Gabriel hundió las manos en los bolsillos de su pantalón.
—Sí. El tercero.
—Qué maravilla —exclamó Ana, aparentemente ajena a la tensión del ambiente—. Enhorabuena. No me habías dicho nada…
—Parecía un poquito cansada —añadió Zach—. Puede que quieras ir a ver cómo está.
Gabriel tensó la mandíbula.
—Ana, ha sido un placer conocerte. Zach, nos vemos luego.
—Eso ha sido una grosería por tu parte —le echó en cara ella una vez que se quedaron solos—. Solo te ha faltado orinar para marcar el territorio.
—Está casado —se la quedó mirando fijamente a los ojos.
—¿Y?
—Que estaba flirteando contigo.
Ana sonrió y le dio unas palmaditas en la mejilla.
—Te pones muy guapo cuando estás celoso. Y haces que me entren ganas de comprobar la sinceridad de esos sentimientos…
—No estoy celoso —insistió—. Vámonos.
—Deberíamos despedirnos de Victor.
—Está ocupado con sus invitados. No le importará que nos escapemos.

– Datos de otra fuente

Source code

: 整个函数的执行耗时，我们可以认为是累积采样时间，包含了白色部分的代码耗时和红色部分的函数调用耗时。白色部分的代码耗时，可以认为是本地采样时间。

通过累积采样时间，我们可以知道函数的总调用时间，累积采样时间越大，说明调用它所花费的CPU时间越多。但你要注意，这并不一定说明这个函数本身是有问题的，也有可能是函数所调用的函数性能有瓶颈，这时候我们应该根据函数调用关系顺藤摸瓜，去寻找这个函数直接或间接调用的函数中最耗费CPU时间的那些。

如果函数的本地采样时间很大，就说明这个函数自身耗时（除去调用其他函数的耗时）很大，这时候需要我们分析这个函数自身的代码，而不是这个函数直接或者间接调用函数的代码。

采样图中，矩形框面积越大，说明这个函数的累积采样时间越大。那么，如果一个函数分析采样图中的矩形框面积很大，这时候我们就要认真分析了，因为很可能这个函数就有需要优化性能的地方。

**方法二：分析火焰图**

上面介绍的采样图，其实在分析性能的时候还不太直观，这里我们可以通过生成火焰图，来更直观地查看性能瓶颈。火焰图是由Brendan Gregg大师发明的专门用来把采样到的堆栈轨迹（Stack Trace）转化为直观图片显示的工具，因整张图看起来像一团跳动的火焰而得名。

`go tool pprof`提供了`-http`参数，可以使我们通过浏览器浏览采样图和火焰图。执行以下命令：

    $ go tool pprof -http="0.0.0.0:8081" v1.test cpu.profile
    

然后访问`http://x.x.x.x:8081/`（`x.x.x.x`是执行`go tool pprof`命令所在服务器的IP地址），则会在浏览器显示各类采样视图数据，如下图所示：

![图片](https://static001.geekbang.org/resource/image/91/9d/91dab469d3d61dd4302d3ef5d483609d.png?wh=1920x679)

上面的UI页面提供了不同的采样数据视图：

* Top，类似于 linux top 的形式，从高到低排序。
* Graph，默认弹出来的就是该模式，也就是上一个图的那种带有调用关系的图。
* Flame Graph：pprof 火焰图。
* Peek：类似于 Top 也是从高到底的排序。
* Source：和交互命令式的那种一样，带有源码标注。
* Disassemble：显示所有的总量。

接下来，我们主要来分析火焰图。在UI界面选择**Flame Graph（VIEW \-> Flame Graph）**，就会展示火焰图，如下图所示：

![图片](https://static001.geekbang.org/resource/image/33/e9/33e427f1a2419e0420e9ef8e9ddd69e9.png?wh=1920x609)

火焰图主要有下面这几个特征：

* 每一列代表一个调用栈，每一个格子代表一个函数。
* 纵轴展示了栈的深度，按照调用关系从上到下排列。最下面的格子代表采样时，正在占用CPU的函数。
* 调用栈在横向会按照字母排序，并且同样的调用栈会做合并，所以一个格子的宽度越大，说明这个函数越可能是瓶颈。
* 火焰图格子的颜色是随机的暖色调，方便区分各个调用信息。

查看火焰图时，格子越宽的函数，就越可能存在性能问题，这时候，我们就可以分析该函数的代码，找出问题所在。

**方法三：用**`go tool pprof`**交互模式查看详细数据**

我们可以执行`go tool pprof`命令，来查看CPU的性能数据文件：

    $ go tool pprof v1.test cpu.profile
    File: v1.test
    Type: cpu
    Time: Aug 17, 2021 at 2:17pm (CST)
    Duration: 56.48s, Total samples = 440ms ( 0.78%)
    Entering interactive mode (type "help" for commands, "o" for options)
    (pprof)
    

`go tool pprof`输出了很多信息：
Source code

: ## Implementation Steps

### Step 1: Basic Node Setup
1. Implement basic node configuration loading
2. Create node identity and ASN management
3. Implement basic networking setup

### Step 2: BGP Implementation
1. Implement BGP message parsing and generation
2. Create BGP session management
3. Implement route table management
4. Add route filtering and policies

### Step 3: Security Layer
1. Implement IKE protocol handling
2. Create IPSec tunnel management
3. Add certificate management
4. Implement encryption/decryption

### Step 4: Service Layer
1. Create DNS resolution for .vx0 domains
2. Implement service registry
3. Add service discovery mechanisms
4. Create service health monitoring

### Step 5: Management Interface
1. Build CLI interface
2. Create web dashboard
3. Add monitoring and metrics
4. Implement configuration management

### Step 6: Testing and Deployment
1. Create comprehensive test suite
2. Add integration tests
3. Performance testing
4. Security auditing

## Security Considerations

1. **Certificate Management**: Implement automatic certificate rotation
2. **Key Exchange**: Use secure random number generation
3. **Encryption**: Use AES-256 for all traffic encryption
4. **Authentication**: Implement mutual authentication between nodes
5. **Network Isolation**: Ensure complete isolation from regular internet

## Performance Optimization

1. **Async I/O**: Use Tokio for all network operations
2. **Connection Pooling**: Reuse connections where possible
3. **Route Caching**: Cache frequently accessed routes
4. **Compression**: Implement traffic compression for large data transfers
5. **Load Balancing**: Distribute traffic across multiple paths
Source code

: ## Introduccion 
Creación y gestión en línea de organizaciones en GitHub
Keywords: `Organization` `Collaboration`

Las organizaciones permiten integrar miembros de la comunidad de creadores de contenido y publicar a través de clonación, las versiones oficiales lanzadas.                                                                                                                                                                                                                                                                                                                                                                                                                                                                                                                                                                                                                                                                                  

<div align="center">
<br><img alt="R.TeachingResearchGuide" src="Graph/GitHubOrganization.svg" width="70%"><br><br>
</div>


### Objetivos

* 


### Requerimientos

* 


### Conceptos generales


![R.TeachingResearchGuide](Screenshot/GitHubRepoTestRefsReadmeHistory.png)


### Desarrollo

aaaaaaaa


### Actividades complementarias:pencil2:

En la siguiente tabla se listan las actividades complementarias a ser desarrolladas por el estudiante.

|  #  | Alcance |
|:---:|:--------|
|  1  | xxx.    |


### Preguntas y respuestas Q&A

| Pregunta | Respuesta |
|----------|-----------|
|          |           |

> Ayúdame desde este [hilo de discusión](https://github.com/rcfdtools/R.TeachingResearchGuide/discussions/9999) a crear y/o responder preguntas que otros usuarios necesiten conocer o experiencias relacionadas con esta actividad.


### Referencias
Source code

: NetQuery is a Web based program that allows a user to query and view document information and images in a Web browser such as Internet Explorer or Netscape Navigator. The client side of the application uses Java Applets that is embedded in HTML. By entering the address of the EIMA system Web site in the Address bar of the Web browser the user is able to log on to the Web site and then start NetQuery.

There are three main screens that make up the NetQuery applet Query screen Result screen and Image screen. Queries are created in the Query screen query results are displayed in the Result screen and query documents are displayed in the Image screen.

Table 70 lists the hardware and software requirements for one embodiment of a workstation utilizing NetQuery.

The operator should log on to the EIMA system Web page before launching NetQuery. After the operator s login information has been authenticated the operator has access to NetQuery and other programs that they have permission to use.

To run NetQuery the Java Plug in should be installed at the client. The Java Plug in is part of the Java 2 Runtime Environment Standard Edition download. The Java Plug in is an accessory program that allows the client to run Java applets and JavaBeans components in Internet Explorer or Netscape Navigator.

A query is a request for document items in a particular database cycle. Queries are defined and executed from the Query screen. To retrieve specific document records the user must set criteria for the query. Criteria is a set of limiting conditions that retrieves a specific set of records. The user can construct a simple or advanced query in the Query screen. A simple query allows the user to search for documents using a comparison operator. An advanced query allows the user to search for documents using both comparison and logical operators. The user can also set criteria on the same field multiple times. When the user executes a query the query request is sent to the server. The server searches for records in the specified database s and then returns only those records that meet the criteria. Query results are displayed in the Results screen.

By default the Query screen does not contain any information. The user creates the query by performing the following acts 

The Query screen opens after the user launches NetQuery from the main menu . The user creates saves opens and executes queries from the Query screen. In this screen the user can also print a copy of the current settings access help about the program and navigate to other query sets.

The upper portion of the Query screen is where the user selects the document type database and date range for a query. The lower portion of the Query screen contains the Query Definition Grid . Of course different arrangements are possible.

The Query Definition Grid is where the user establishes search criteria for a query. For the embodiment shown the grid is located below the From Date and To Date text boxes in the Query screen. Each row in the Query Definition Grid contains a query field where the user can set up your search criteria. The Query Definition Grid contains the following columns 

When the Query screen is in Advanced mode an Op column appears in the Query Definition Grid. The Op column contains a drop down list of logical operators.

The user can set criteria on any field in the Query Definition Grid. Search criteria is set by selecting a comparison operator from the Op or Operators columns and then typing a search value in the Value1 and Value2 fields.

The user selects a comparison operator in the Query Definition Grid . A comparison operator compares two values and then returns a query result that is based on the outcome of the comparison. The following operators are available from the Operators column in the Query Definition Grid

Sin darle otra opción, la tomó de la mano y la guió a través de la casa. Una vez en el sendero de entrada, esperaron a que el portero trajera el coche.
Un denso silencio presidió el trayecto de vuelta a su apartamento de South Beach. Zach no quería que pensara que era un imbécil. A fin de cuentas, ¿acaso no se suponía que tenía que enseñarle que existía un tipo de hombre diferente de los que había conocido y le habían amargado la vida? ¿Uno que no fuera un imbécil?
—Mira, lamento que pienses que me he comportado groseramente —se aclaró la garganta—. Pero no voy a disculparme por haberme comportado groseramente con Gabriel.
—Ya. Eso último sí que ha sonado sincero.
Zach le lanzó una rápida mirada de soslayo.
—Soy sincero. Y no tengo problema alguno en disculparme cuando sé que me he equivocado o he herido los sentimientos de la gente que me importa.
La manera que tuvo de contener el aliento lo sorprendió. Estaba claro que necesitaba explicarse mejor.
—Conozco la opinión que tienes de los hombres —continuó—. Pero no todos somos tan malos y no todos somos como Gabriel. Que haya tipos que disfruten con las mujeres no significa que las manipulen o jueguen con sus sentimientos. Les gusta salir con ellas, de una en una, y divertirse.
—Como tú.
Sentada como estaba tan cerca de él, Zach solo tenía que estirar una mano para tocarla. Y lo hizo: la apoyó sobre su muslo, suavemente.
—Como yo. Yo no miento nunca a las mujeres. Si estoy con una mujer, esa mujer sabe cuál es la situación exacta en cada momento. Y sabe también que le seré fiel mientras dure.
—No sé por qué, pero te creo.
Para su propia sorpresa, Zach soltó el aliento que inconscientemente había estado conteniendo. Sí: quería que Ana tuviera una buena opinión de él.